Document section:
↓↓↓

Fedora Linux Flatpak cool apps to try for September

Photo by Joanna Kosinska on Unsplash

This article introduces projects available in Flathub with installation instructions.

Flathub is the place to get and distribute apps for all of Linux. It is powered by Flatpak, allowing Flathub apps to run on almost any Linux distribution.

Please read “Getting started with Flatpak“. In order to enable flathub as your flatpak provider, use the instructions on the flatpak site.

Flatseal

Flatseal is a graphical utility to review and modify permissions from your Flatpak applications. This is one of the most used apps in the flatpak world, it allows you to improve security on flatpak applications. However, it needs to be used with caution because you can make your permissions be too open.

It’s very simple to use: Simply launch Flatseal, select an application, and modify its permissions. Restart the application after making the changes. If anything goes wrong just press the reset button.

You can install “Flatseal” by clicking the install button on the web site or manually using this command:

flatpak install flathub com.github.tchx84.Flatseal

Also available as rpm on fedora’s repositories

Reco

Reco is an audio recording app that helps you recall and listen to things you listened to earlier.

Some of the features include:

  • Recording sounds from both your microphone and system at the same time.
  • Support formats like ALAC, FLAC, MP3, Ogg Vorbis, Opus, and WAV
  • Timed recording.
  • Autosaving or always-ask-where-to-save workflow.
  • Saving recording when the app quits.

↑↑↑

Provided material:
↓↓↓

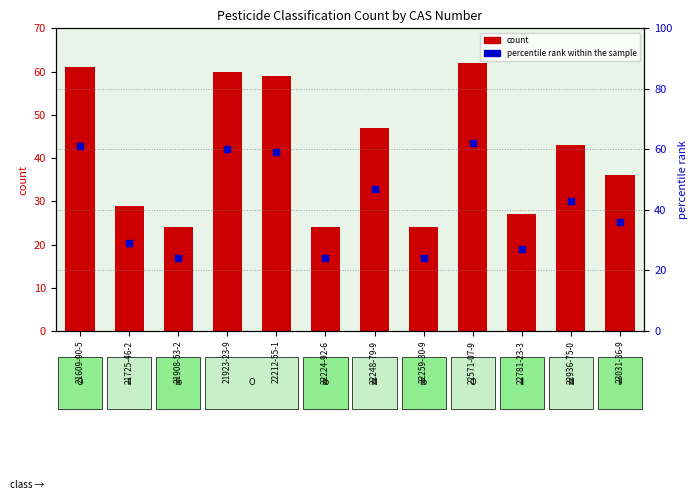

Which series has the largest Y range (max minus min)?

count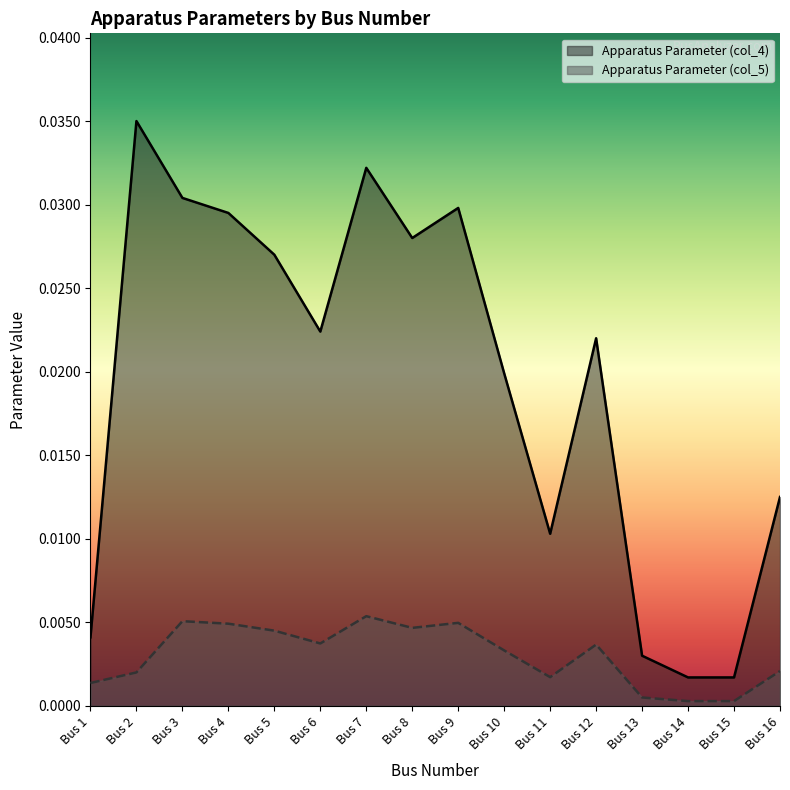

True or false: Apparatus Parameter (col_5) and Apparatus Parameter (col_4) cross at least once.

False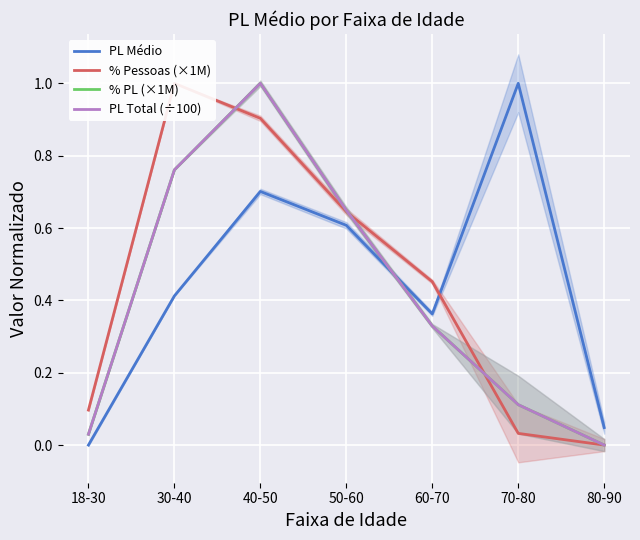

How many values in the PL Total (÷100) series exceed 0?

6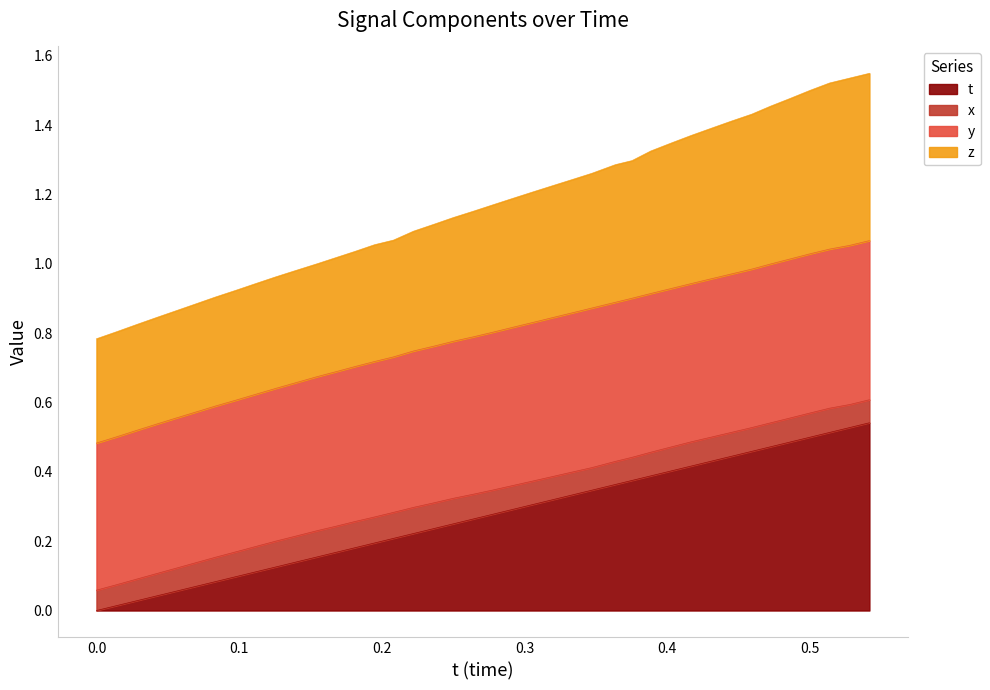

At which category is the sum across all series the highest?

0.5417633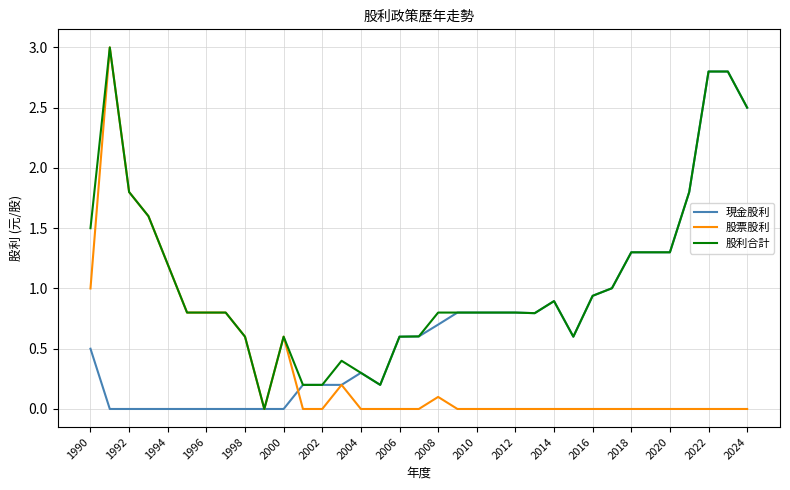

Which series has the largest total across all categories?

股利合計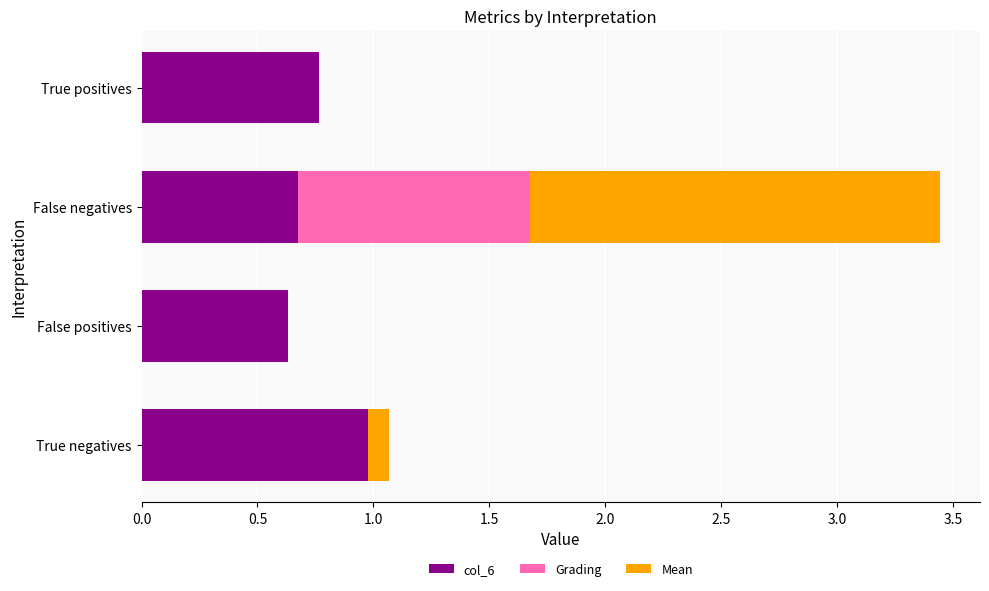

What is the highest value of the col_6 series?

1.0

↑↑↑

Brief:
Please rewrite the Flatpak apps article between "This article introduces" and "be too open.", inclusive, putting "care" in place of "caution". Answer from the Flatpak apps article alone, not from the records.

Written answer:
This article introduces projects available in Flathub with installation instructions.

Flathub is the place to get and distribute apps for all of Linux. It is powered by Flatpak, allowing Flathub apps to run on almost any Linux distribution.

Please read “Getting started with Flatpak“. In order to enable flathub as your flatpak provider, use the instructions on the flatpak site.

Flatseal

Flatseal is a graphical utility to review and modify permissions from your Flatpak applications. This is one of the most used apps in the flatpak world, it allows you to improve security on flatpak applications. However, it needs to be used with care because you can make your permissions be too open.